§ **EXERCISE OBJECTIVE**
Copy the lines of the records below character for character, including every date and every cut-off word, and leave out the pictures.

§ **DATA IN THIS EXERCISE**

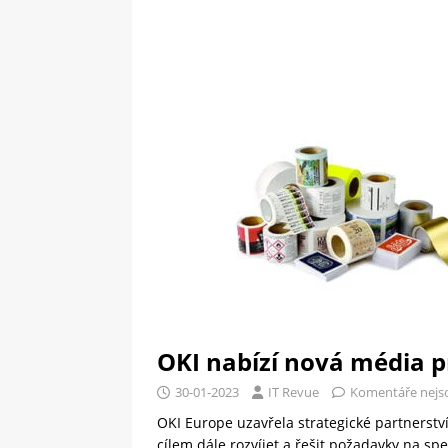
[ 09-05-2025 ]
Domácí pec 
pizzerii
OSTATNÍ
[ 06-05-2025 ]
Blockchain a
SOFTWARE
OKI nabízí nová média p
30-01-2023
IT Revue
Komentáře nejs
OKI Europe uzavřela strategické partnerstv
cílem dále rozvíjet a řešit požadavky na sp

§ **TASK RESULT**
[ 09-05-2025 ]
Domácí pec 
pizzerii
OSTATNÍ
[ 06-05-2025 ]
Blockchain a
SOFTWARE
OKI nabízí nová média p
30-01-2023
IT Revue
Komentáře nejs
OKI Europe uzavřela strategické partnerstv
cílem dále rozvíjet a řešit požadavky na sp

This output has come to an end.